TASK DIRECTIONS:
Using the entries below, copy out all lines where "respect" is found.

SUPPLIED MATERIAL:
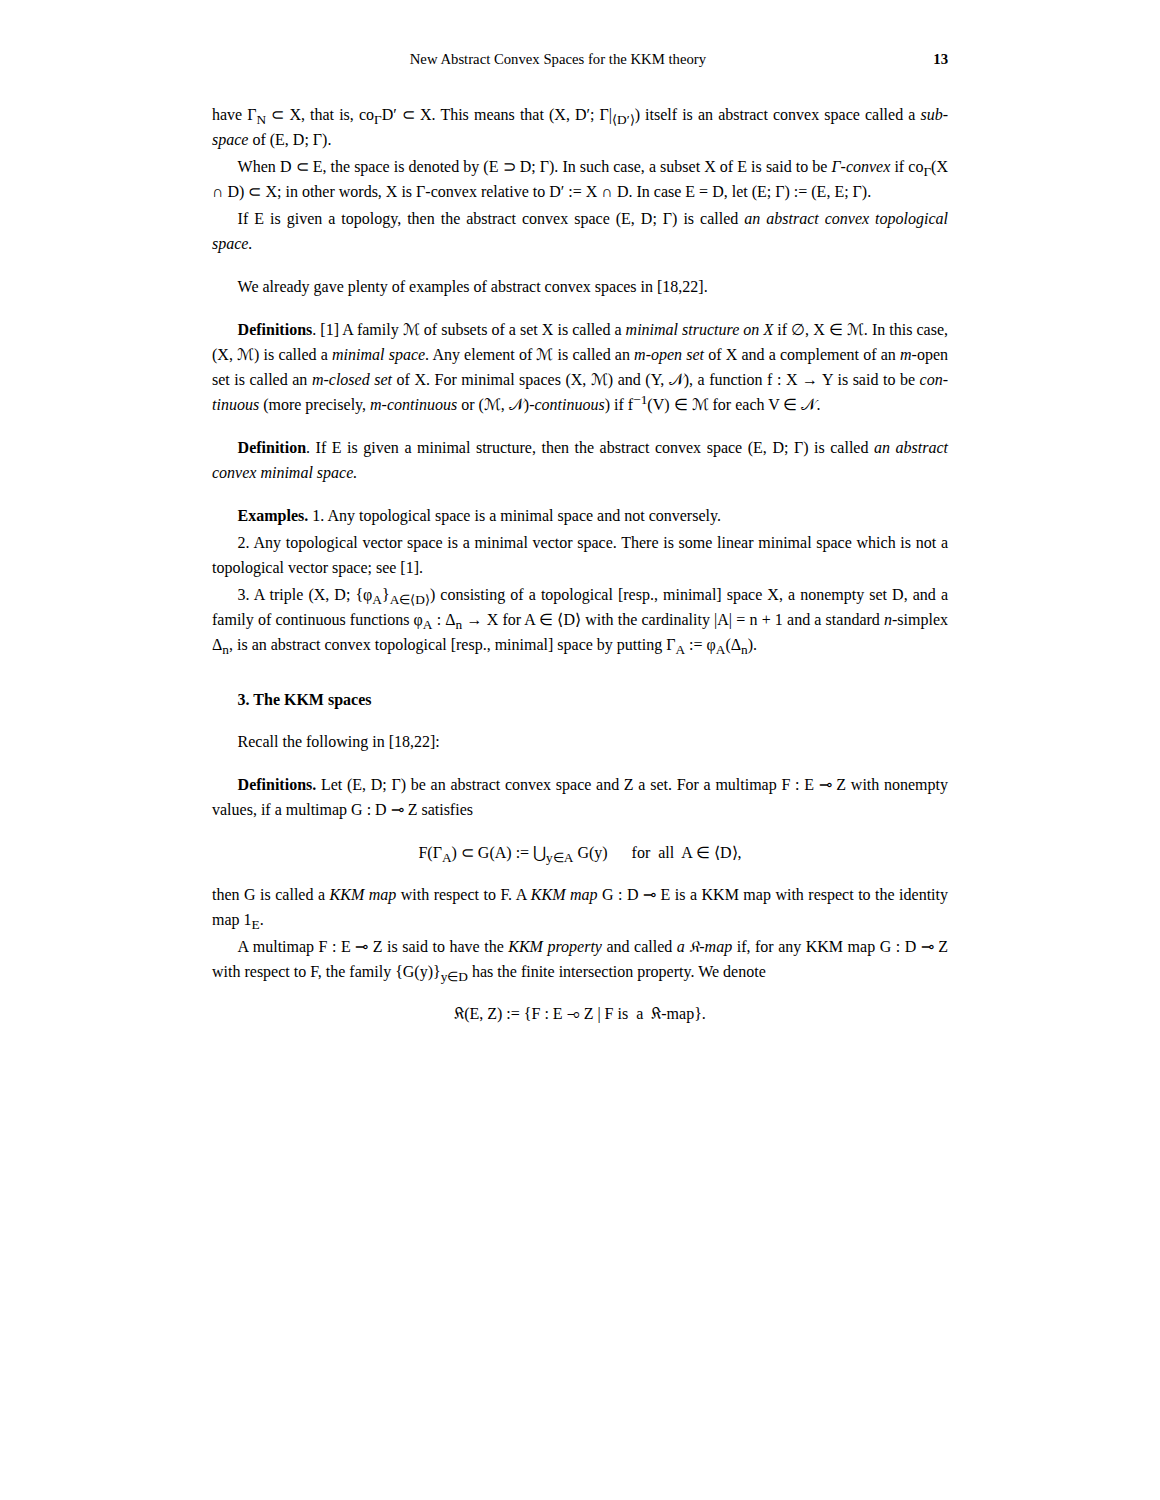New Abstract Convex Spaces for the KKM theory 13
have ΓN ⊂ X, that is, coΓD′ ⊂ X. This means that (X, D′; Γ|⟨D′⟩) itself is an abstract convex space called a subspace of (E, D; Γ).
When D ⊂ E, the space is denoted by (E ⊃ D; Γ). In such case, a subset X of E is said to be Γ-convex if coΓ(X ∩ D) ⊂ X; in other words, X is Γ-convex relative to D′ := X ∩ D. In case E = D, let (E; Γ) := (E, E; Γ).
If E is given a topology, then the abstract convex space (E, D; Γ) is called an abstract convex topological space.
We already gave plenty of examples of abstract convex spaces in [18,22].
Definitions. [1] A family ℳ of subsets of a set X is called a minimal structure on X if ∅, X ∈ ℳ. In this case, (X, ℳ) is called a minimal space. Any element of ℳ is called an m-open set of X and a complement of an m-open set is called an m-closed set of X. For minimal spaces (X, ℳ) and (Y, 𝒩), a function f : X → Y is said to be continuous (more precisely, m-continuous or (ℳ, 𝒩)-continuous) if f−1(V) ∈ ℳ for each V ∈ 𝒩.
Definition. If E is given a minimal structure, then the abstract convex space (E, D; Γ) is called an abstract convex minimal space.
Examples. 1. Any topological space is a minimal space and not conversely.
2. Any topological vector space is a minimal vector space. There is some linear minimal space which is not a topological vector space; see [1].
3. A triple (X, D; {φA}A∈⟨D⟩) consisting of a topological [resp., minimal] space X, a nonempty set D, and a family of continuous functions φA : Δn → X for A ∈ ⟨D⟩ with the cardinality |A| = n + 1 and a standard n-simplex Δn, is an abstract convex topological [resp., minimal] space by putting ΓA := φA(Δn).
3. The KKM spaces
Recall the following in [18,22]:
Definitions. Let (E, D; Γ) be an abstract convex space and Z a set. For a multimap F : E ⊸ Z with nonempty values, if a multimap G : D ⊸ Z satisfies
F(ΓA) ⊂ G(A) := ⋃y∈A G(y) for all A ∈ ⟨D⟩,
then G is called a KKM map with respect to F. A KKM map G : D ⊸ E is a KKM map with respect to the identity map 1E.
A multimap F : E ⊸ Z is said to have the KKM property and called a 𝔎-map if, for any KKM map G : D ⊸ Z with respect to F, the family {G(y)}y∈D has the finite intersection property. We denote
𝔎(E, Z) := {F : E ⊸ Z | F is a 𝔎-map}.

SOLUTION:
then G is called a KKM map with respect to F. A KKM map G : D ⊸ E is a KKM map with respect to the identity map 1E.
A multimap F : E ⊸ Z is said to have the KKM property and called a 𝔎-map if, for any KKM map G : D ⊸ Z with respect to F, the family {G(y)}y∈D has the finite intersection property. We denote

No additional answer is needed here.